-- GIVEN DATA --
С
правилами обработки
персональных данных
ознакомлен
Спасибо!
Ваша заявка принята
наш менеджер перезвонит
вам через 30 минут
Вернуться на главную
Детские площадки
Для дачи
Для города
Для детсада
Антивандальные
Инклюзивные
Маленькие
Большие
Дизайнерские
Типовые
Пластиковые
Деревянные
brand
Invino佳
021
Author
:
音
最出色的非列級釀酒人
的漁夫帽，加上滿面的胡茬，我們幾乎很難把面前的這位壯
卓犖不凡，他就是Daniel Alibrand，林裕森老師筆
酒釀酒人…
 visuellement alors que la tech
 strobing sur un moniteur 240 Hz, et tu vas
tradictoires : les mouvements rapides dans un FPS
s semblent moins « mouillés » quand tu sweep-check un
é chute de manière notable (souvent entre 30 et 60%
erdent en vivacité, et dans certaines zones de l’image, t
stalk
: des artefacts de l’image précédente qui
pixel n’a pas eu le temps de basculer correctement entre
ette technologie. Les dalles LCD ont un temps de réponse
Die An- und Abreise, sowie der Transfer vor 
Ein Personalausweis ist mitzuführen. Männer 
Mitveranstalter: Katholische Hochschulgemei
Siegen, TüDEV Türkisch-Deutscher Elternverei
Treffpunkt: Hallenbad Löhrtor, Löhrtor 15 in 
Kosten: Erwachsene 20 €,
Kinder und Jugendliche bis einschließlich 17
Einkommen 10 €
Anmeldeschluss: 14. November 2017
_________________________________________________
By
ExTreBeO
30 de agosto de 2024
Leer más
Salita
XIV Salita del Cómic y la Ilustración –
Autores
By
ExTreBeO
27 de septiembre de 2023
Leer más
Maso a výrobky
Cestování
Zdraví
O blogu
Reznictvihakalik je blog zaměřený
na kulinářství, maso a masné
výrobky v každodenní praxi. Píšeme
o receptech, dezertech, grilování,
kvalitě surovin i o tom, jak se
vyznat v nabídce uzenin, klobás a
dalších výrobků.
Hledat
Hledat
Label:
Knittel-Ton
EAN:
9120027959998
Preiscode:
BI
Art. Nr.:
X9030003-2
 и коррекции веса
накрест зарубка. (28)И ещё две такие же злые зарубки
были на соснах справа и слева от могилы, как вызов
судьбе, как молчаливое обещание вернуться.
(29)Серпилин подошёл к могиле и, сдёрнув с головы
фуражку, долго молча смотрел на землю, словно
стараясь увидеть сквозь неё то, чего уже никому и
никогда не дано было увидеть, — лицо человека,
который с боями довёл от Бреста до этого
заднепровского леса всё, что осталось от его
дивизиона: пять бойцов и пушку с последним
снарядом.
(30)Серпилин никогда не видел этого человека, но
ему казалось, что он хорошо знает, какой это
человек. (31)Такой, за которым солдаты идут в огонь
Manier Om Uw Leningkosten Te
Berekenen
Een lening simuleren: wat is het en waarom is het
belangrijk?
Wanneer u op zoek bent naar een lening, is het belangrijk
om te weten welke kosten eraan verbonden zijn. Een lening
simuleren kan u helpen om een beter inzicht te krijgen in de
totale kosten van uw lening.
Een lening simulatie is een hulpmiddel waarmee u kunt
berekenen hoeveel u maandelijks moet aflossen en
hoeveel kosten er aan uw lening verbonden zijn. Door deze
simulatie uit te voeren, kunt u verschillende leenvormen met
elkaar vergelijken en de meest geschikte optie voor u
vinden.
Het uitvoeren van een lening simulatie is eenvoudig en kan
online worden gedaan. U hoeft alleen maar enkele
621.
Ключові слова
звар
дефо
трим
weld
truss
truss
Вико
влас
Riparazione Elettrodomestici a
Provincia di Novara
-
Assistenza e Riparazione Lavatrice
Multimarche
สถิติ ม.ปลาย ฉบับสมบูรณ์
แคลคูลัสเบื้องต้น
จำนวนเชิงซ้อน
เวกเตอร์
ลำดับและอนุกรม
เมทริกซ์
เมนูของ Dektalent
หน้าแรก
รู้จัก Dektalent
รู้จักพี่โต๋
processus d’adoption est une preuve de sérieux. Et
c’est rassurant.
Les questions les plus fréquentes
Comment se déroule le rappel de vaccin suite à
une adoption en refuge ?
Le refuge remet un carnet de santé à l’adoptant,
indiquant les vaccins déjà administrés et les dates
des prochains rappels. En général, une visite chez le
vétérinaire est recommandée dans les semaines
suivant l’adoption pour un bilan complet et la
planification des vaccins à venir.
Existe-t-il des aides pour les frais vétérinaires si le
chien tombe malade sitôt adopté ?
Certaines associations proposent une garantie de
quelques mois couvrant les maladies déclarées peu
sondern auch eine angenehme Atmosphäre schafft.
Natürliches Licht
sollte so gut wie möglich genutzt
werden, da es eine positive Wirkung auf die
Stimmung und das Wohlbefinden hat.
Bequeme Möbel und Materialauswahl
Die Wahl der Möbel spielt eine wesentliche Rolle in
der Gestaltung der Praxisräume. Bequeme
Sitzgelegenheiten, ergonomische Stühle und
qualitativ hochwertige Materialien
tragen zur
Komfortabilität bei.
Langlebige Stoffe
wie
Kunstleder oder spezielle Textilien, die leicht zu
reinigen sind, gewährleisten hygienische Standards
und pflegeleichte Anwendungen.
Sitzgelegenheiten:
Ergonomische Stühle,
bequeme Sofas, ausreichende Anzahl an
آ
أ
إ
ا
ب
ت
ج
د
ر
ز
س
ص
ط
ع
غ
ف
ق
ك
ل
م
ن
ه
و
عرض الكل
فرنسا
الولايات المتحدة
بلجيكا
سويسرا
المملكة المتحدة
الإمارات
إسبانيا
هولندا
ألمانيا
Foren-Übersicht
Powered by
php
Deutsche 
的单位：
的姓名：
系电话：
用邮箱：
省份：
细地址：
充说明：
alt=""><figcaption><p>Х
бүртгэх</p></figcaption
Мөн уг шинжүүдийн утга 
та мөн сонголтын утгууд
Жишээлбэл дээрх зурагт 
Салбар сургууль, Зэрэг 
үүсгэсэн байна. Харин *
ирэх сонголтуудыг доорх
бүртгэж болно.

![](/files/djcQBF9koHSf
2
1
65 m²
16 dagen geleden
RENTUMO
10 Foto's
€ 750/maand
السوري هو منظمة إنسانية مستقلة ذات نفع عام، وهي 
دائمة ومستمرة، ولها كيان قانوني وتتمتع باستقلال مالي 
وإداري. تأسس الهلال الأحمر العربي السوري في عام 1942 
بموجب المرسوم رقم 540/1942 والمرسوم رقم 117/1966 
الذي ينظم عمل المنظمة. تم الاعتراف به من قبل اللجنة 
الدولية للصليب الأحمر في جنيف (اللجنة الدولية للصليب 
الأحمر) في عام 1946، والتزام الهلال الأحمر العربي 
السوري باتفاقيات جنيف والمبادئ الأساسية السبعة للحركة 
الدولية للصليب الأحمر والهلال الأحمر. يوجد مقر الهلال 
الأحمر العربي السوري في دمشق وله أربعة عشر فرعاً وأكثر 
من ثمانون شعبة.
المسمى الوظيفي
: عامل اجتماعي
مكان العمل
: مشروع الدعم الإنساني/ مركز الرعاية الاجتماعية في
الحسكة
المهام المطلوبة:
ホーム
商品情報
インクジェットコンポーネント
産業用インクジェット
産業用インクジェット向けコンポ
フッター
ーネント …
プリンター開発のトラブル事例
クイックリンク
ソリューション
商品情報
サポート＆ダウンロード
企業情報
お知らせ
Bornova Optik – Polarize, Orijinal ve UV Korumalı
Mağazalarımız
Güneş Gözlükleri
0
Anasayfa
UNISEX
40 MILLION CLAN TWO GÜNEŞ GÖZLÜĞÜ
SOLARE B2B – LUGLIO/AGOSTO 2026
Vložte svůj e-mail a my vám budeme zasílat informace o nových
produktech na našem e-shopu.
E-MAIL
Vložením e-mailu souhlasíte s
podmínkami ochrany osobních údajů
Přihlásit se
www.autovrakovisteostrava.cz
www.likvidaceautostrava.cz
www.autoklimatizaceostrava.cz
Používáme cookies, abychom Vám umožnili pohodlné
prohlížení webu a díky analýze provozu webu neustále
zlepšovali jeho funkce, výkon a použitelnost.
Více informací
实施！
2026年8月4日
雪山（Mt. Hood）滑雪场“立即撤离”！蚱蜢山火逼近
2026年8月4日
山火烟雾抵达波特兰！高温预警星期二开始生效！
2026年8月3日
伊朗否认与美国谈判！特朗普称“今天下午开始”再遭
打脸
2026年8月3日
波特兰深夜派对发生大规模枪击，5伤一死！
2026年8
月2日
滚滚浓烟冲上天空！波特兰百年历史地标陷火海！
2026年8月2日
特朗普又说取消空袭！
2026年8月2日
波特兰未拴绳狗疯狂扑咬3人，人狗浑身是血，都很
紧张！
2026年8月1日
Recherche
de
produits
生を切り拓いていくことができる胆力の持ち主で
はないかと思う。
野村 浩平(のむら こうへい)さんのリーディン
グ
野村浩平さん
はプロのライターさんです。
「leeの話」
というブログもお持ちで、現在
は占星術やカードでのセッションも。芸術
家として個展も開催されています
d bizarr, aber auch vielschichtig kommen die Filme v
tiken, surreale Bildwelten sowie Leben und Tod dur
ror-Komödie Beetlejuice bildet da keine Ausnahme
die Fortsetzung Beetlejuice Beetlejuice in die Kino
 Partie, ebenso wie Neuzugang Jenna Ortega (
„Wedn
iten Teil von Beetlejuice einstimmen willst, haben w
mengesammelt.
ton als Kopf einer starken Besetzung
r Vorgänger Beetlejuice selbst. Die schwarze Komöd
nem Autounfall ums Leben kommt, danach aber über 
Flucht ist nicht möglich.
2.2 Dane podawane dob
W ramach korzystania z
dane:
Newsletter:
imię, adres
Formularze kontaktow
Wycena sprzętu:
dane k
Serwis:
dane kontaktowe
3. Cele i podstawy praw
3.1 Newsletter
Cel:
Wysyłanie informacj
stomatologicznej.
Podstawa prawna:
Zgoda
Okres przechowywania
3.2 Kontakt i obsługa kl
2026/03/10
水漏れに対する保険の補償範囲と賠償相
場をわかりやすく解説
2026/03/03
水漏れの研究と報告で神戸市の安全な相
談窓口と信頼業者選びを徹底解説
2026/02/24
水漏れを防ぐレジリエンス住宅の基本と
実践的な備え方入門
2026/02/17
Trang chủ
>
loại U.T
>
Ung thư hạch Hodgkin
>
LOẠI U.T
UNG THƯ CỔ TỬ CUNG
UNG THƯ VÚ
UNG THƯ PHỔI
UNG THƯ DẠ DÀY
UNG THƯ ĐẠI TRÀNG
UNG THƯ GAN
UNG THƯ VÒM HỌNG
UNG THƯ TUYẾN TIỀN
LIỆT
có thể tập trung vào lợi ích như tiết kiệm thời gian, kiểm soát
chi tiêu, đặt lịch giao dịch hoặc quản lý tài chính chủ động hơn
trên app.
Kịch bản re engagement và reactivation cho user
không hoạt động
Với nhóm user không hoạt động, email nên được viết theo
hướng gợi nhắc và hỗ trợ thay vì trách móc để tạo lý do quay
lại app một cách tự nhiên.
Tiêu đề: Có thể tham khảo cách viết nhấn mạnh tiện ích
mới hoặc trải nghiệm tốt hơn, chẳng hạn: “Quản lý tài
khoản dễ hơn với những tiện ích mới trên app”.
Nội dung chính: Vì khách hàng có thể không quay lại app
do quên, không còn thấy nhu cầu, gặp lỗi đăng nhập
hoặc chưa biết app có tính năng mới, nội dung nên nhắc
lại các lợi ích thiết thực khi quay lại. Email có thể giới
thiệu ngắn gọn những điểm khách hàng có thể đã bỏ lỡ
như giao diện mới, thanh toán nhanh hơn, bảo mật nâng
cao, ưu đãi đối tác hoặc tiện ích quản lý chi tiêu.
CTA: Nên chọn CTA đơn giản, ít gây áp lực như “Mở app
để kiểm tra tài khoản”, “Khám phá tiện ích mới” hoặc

-- YOUR INSTRUCTIONS --
Out of the entries above, write out only the lines between the line holding "จำนวนเชิงซ้อน" and the line holding "Certaines associations proposent", inclusive, each exactly as given.

-- SOLUTION TO THE EXERCISE --
จำนวนเชิงซ้อน
เวกเตอร์
ลำดับและอนุกรม
เมทริกซ์
เมนูของ Dektalent
หน้าแรก
รู้จัก Dektalent
รู้จักพี่โต๋
processus d’adoption est une preuve de sérieux. Et
c’est rassurant.
Les questions les plus fréquentes
Comment se déroule le rappel de vaccin suite à
une adoption en refuge ?
Le refuge remet un carnet de santé à l’adoptant,
indiquant les vaccins déjà administrés et les dates
des prochains rappels. En général, une visite chez le
vétérinaire est recommandée dans les semaines
suivant l’adoption pour un bilan complet et la
planification des vaccins à venir.
Existe-t-il des aides pour les frais vétérinaires si le
chien tombe malade sitôt adopté ?
Certaines associations proposent une garantie de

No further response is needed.